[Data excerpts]

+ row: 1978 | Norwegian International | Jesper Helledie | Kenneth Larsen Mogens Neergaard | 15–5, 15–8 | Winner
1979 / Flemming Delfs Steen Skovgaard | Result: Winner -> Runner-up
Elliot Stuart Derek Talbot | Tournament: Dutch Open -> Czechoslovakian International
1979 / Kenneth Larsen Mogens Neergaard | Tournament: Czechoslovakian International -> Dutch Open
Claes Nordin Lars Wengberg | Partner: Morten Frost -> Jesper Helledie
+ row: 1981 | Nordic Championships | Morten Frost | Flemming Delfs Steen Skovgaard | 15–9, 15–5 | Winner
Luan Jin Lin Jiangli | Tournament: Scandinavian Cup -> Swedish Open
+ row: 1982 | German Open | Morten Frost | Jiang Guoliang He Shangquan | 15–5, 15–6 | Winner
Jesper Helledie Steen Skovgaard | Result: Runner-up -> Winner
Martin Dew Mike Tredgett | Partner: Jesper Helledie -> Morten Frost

• [Instructions for the task]: Write out every line of the rows above with no changes.

• [Exercise output]:
+ row: 1978 | Norwegian International | Jesper Helledie | Kenneth Larsen Mogens Neergaard | 15–5, 15–8 | Winner
1979 / Flemming Delfs Steen Skovgaard | Result: Winner -> Runner-up
Elliot Stuart Derek Talbot | Tournament: Dutch Open -> Czechoslovakian International
1979 / Kenneth Larsen Mogens Neergaard | Tournament: Czechoslovakian International -> Dutch Open
Claes Nordin Lars Wengberg | Partner: Morten Frost -> Jesper Helledie
+ row: 1981 | Nordic Championships | Morten Frost | Flemming Delfs Steen Skovgaard | 15–9, 15–5 | Winner
Luan Jin Lin Jiangli | Tournament: Scandinavian Cup -> Swedish Open
+ row: 1982 | German Open | Morten Frost | Jiang Guoliang He Shangquan | 15–5, 15–6 | Winner
Jesper Helledie Steen Skovgaard | Result: Runner-up -> Winner
Martin Dew Mike Tredgett | Partner: Jesper Helledie -> Morten Frost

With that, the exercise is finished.